(Stored data entries)
------------------------------------------------------------

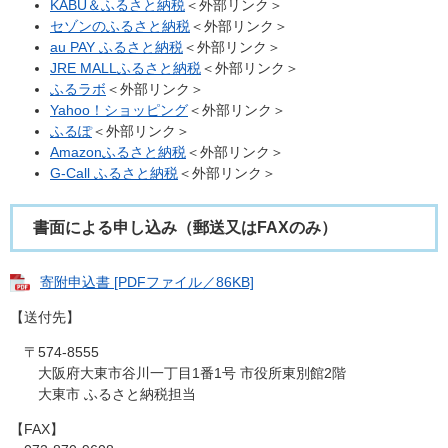
KABU＆ふるさと納税
＜外部リンク＞
セゾンのふるさと納税
＜外部リンク＞
au PAY ふるさと納税
＜外部リンク＞
JRE MALLふるさと納税
＜外部リンク＞
ふるラボ
＜外部リンク＞
Yahoo！ショッピング
＜外部リンク＞
ふるぽ
＜外部リンク＞
Amazonふるさと納税
＜外部リンク＞
G-Call ふるさと納税
＜外部リンク＞
書面による申し込み（郵送又はFAXのみ）
寄附申込書 [PDFファイル／86KB]
【送付先】
〒574-8555
大阪府大東市谷川一丁目1番1号 市役所東別館2階
​ 大東市 ふるさと納税担当
【FAX】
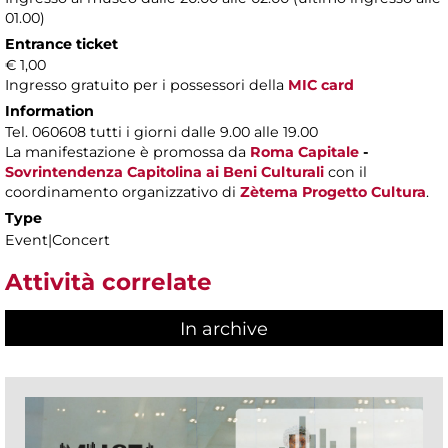
01.00)
Entrance ticket
€ 1,00
Ingresso gratuito per i possessori della
MIC card
Information
Tel. 060608 tutti i giorni dalle 9.00 alle 19.00
La manifestazione è promossa da
Roma Capitale
-
Sovrintendenza Capitolina ai Beni Culturali
con il
coordinamento organizzativo di
Zètema Progetto Cultura
.
Type
Event|Concert
Attività correlate
In archive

------------------------------------------------------------

The output has to match the data above line for line, except that pictures are dropped.

*Task solution:*
KABU＆ふるさと納税
＜外部リンク＞
セゾンのふるさと納税
＜外部リンク＞
au PAY ふるさと納税
＜外部リンク＞
JRE MALLふるさと納税
＜外部リンク＞
ふるラボ
＜外部リンク＞
Yahoo！ショッピング
＜外部リンク＞
ふるぽ
＜外部リンク＞
Amazonふるさと納税
＜外部リンク＞
G-Call ふるさと納税
＜外部リンク＞
書面による申し込み（郵送又はFAXのみ）
寄附申込書 [PDFファイル／86KB]
【送付先】
〒574-8555
大阪府大東市谷川一丁目1番1号 市役所東別館2階
​ 大東市 ふるさと納税担当
【FAX】
01.00)
Entrance ticket
€ 1,00
Ingresso gratuito per i possessori della
MIC card
Information
Tel. 060608 tutti i giorni dalle 9.00 alle 19.00
La manifestazione è promossa da
Roma Capitale
-
Sovrintendenza Capitolina ai Beni Culturali
con il
coordinamento organizzativo di
Zètema Progetto Cultura
.
Type
Event|Concert
Attività correlate
In archive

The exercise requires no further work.